The Path of the King offers a tapestry of historical episodes, from the Vikings through centuries of Norman and French, Flemish, English, Scottish and American social, economic and political life. Famous events such as the massacre of St Bartholomew's Eve, the adventures of Daniel Boone and much else provide the backcloth for the men and women who successively have, however diluted, the blood of kingliness in them (we might now say they had the right genes). The subtly-linked individual stories are used to suggest that kingliness may be dormant or fitful over several generations, but will finally reappear in someone, like Lincoln.

All the leading characters are presented as descended from a young Viking prince whose death among the Franks as a defeated Northman is implied in the first episode. That princeling's golden torque is the symbol of his royal status, but we find it remodelled as a ring, ultimately resurfacing in America only to be lost by young Abe Lincoln when he uses it to catch a fish in a 'crick' (creek or stream). But its loss is of no account, for when kingliness in fact reappears in Lincoln the man there is no need for it.

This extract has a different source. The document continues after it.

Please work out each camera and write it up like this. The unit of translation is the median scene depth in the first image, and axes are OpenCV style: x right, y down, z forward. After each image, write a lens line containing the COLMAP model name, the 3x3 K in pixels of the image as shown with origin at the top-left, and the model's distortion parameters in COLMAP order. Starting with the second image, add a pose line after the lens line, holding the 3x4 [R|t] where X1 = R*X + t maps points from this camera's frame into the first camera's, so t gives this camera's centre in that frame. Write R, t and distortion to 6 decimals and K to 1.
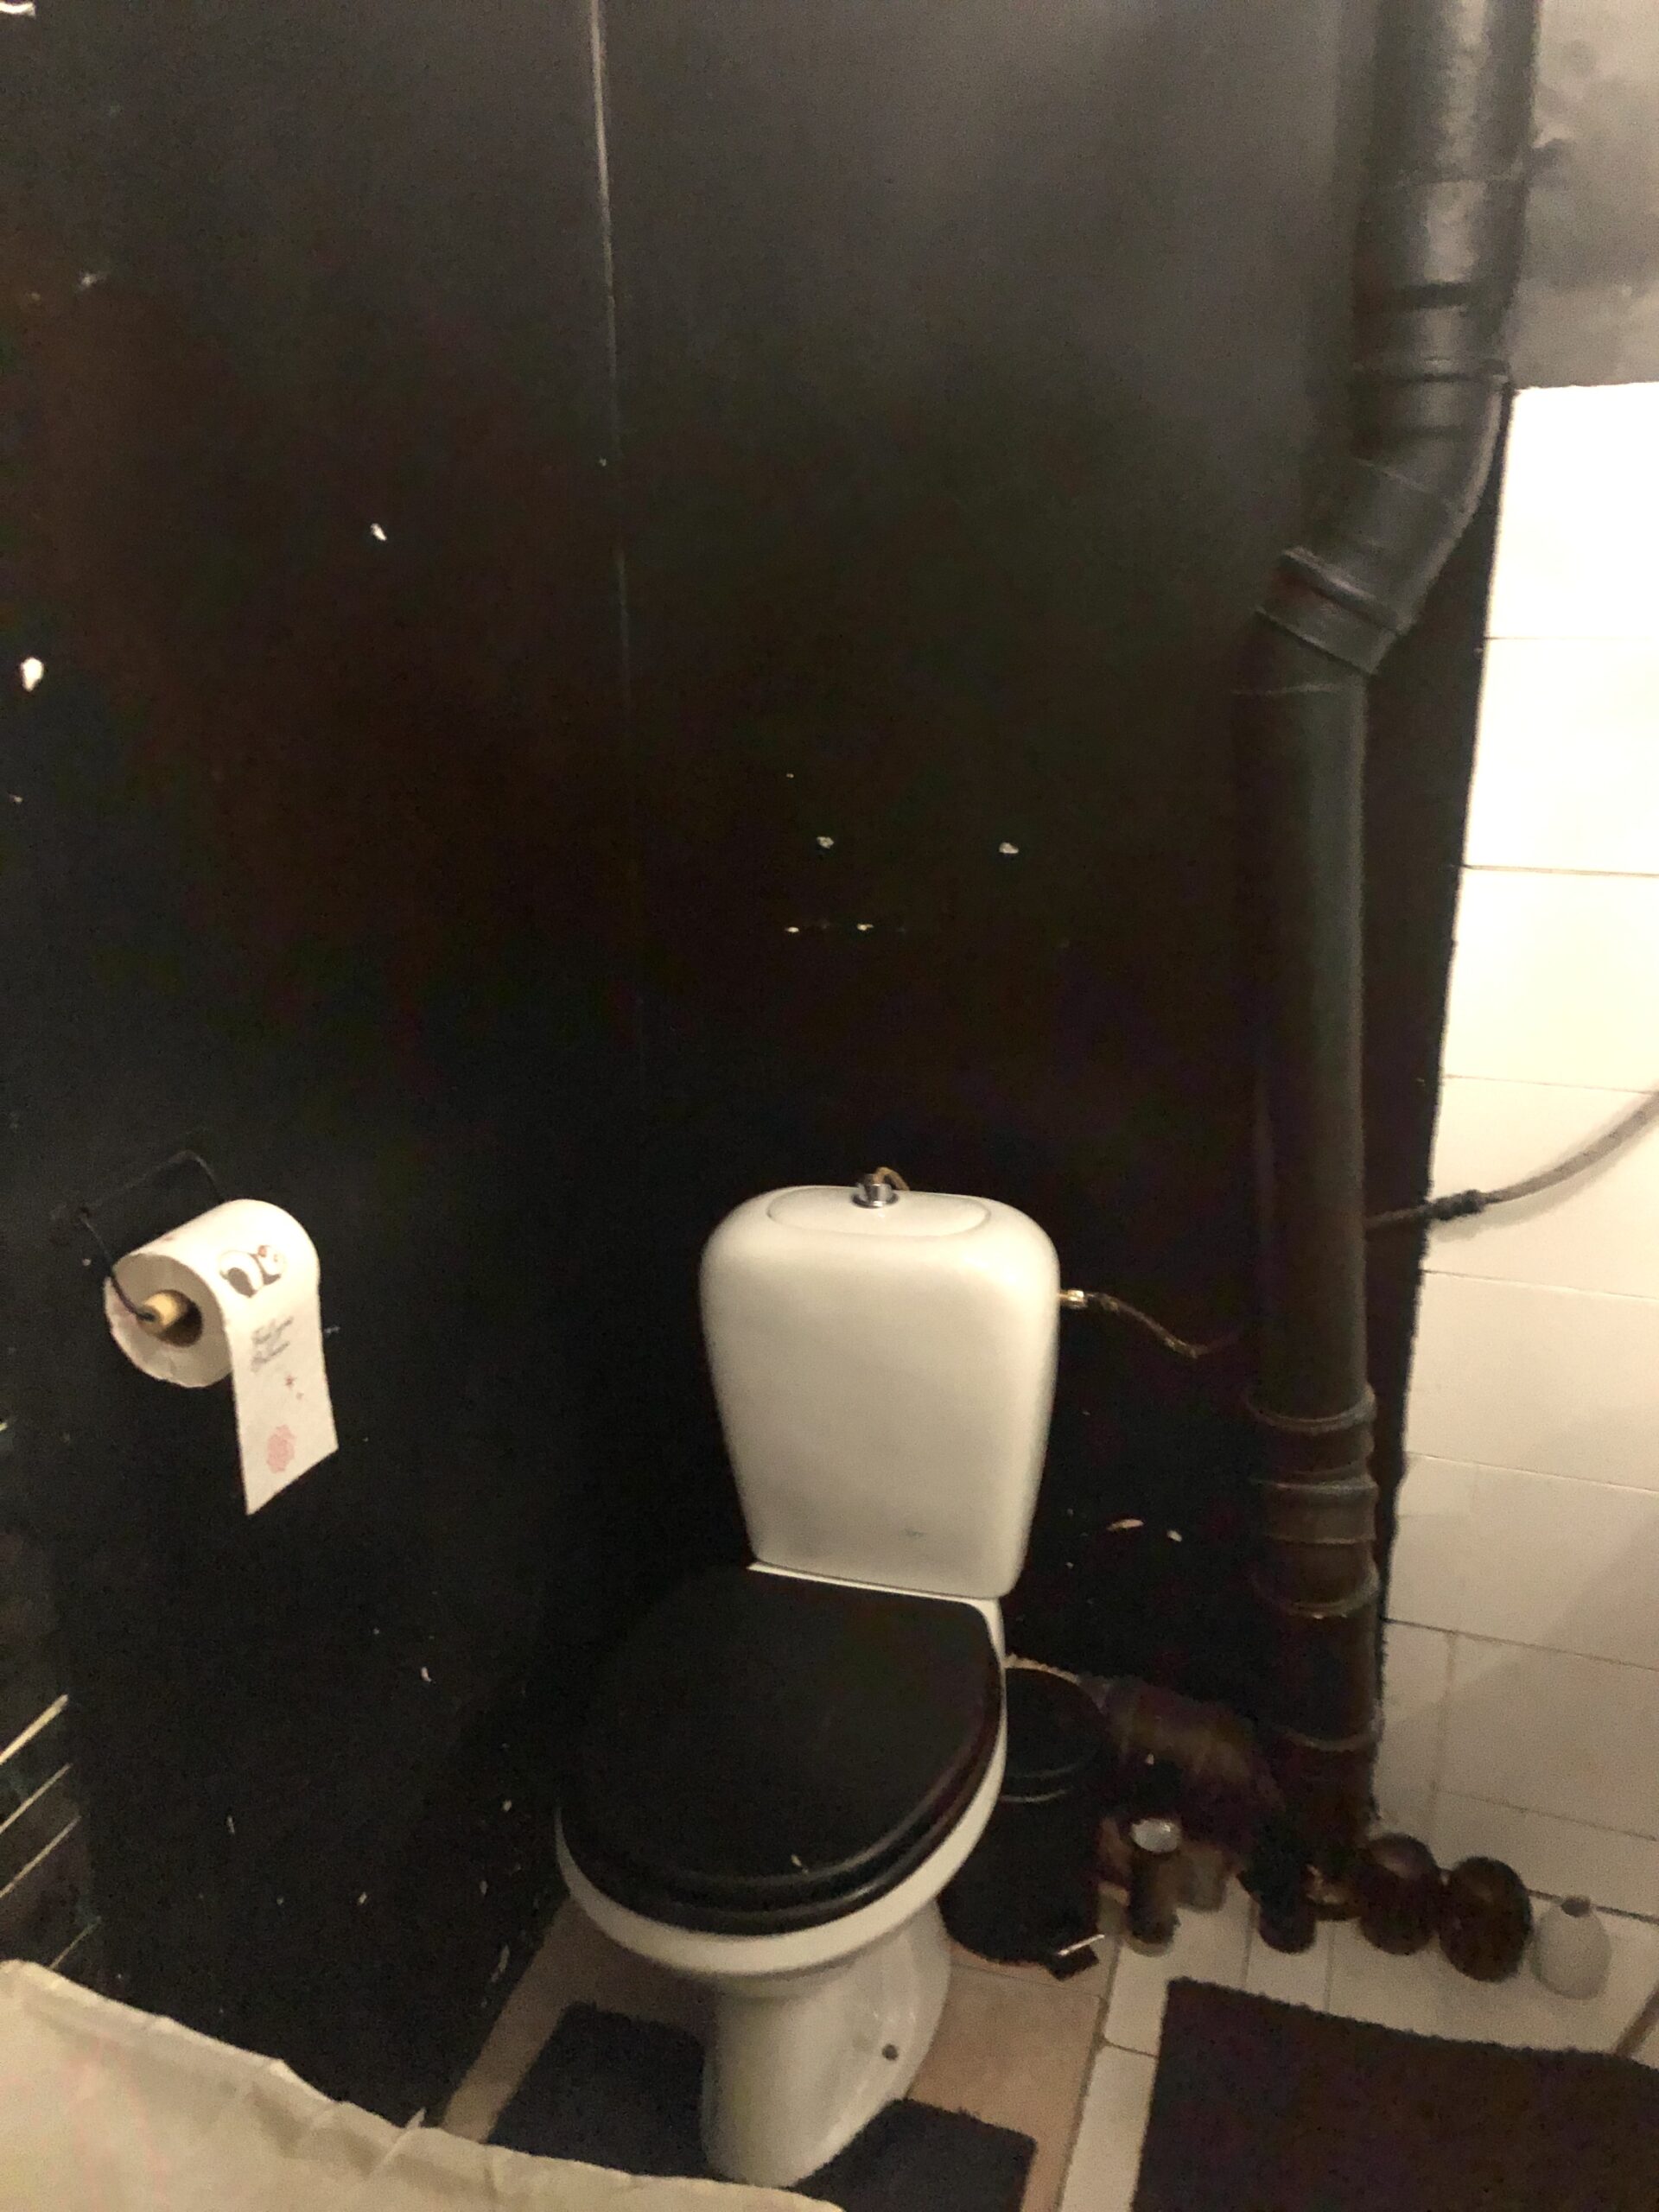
lens RADIAL K [[1735.8, 0, 829.5], [0, 1735.8, 1106.0], [0, 0, 1]] dist [0.051876, -0.062563]
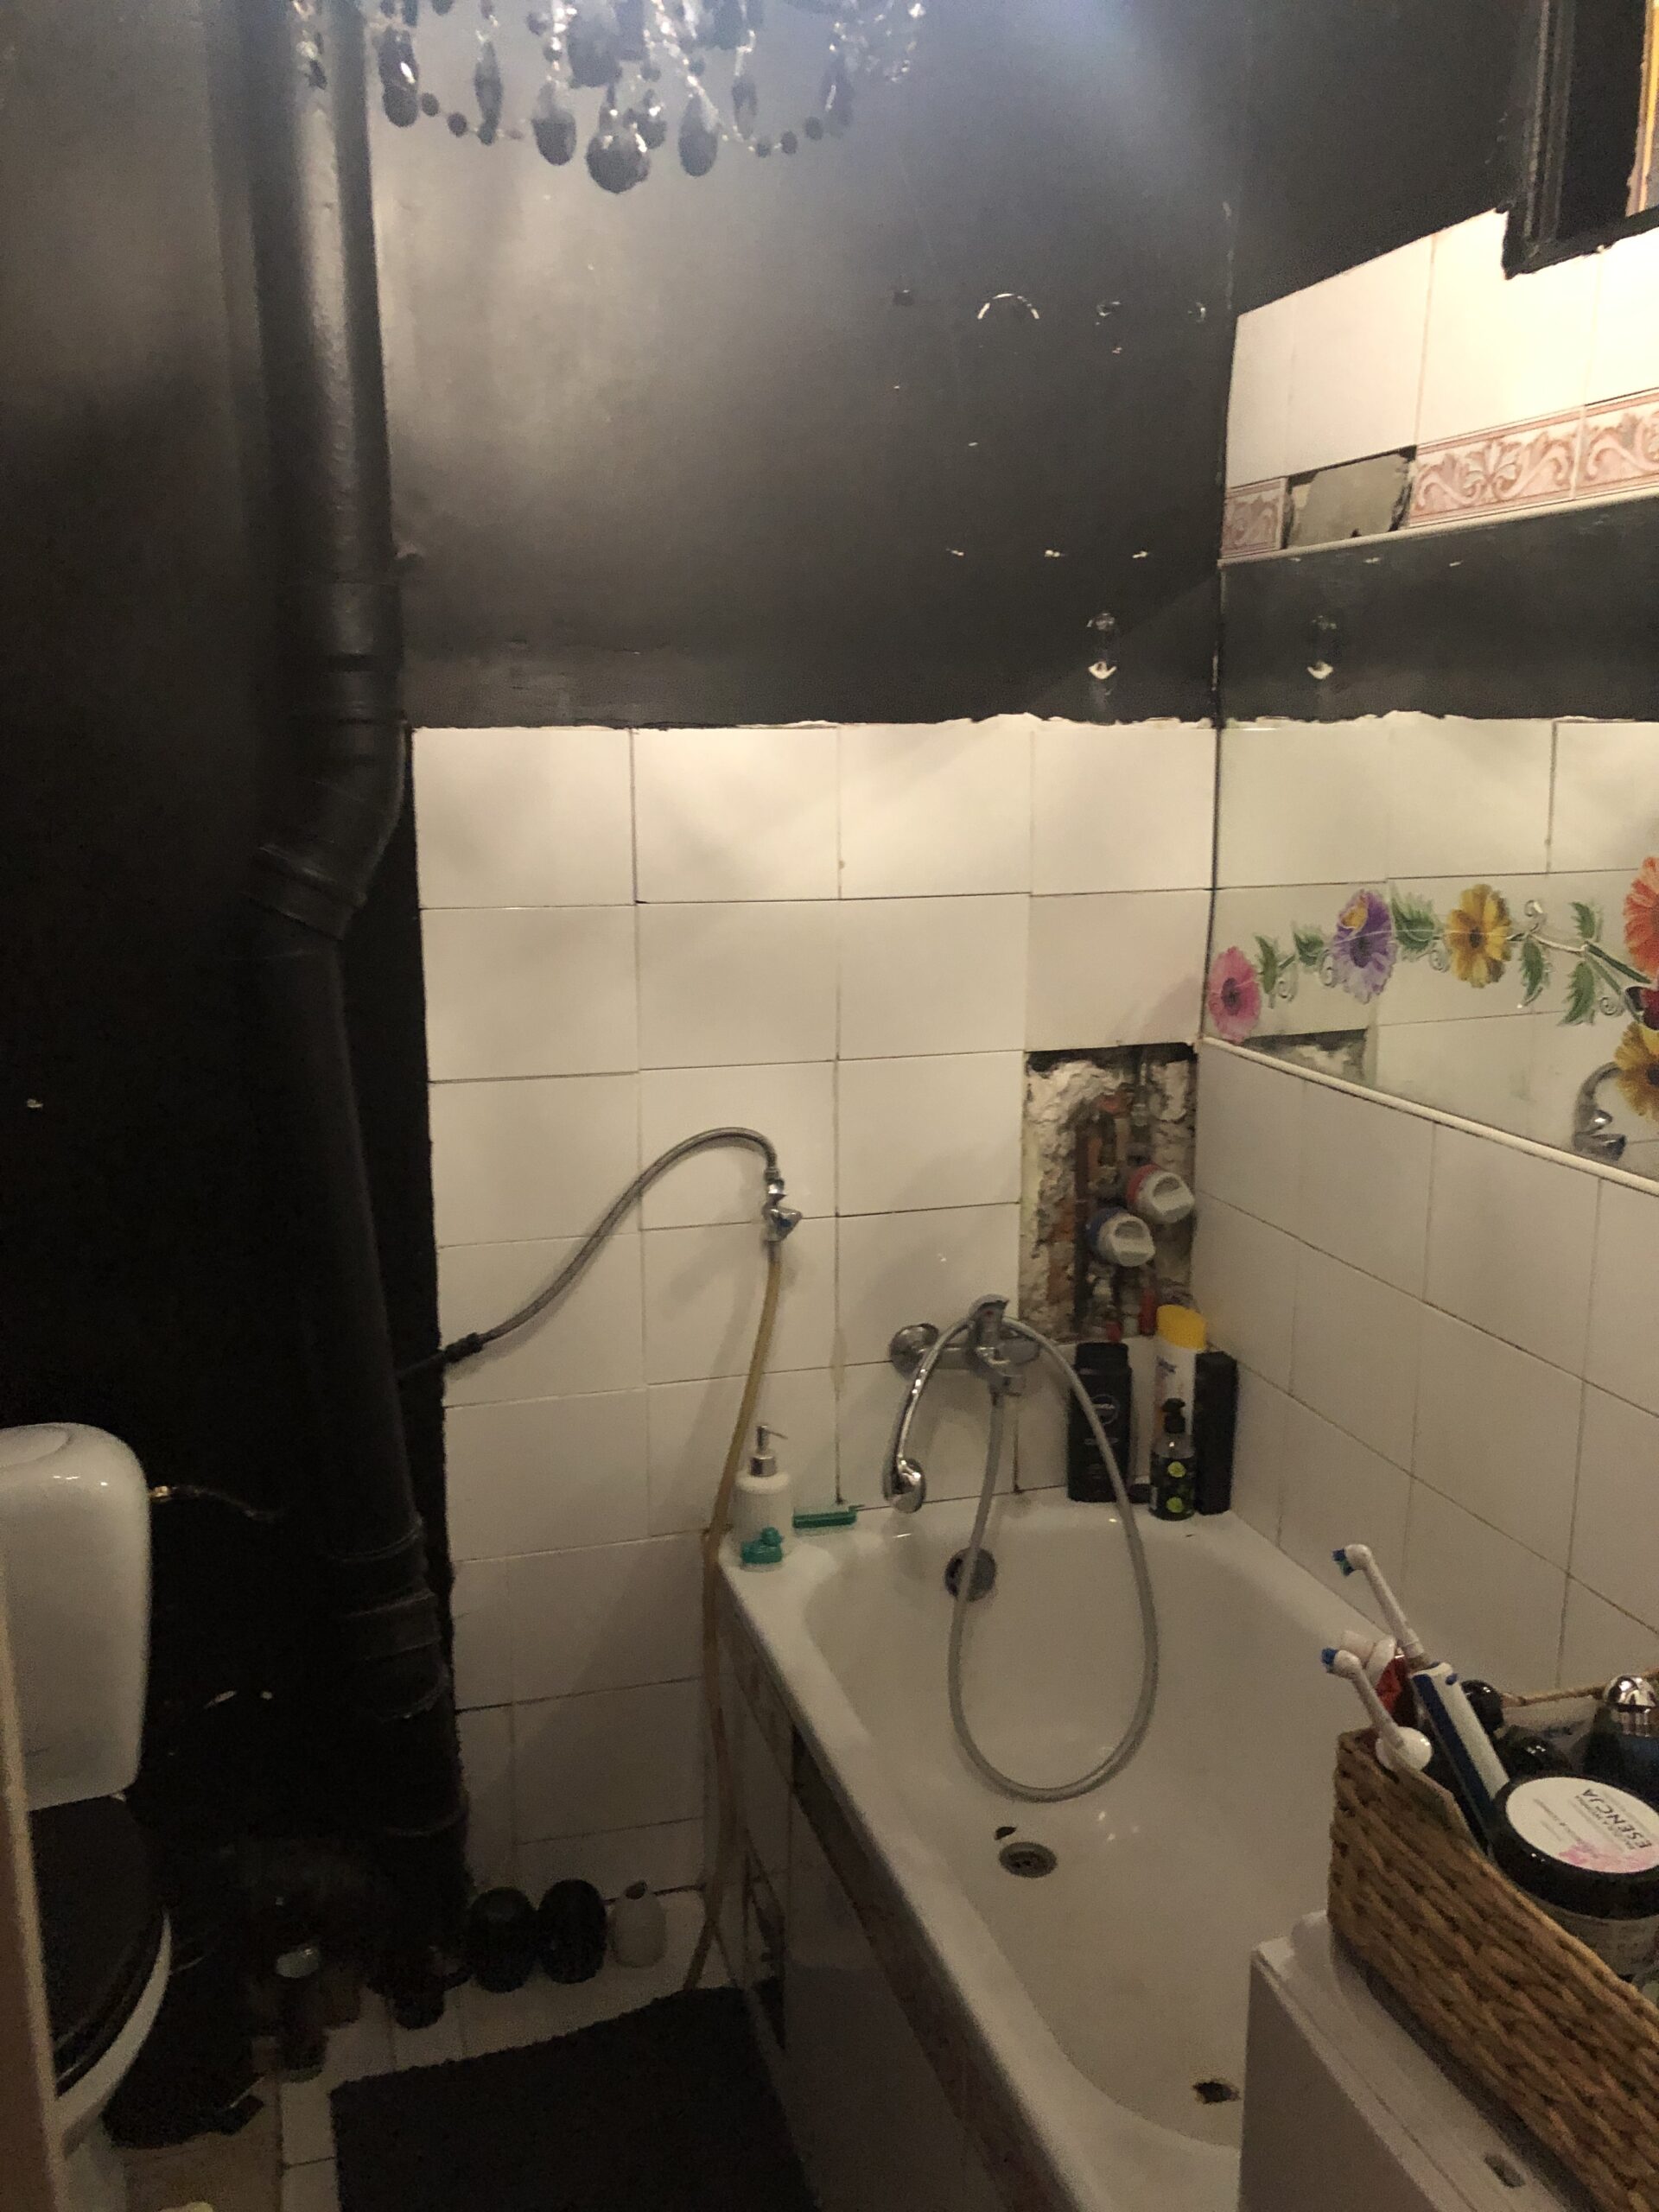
lens RADIAL K [[1831.9, 0, 827.2], [0, 1831.9, 1081.8], [0, 0, 1]] dist [-0.001621, 0.026620]
pose [[0.802344, -0.093328, 0.589520, -0.184124], [0.179493, 0.979708, -0.089193, 0.033453], [-0.569233, 0.177378, 0.802815, -0.230879]]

The fascination of this unusual book grows on the reader gradually. Little clues should be looked for constantly, in order to grasp the consistency of the tale. And the choice of Lincoln, very much the offspring of ordinary folks, proclaims for those with eyes to see that kingliness is not dependent on outward trappings but on inward riches. 'Though nature is wasteful of material things, there is no waste of spirit, as the Prologue suggests.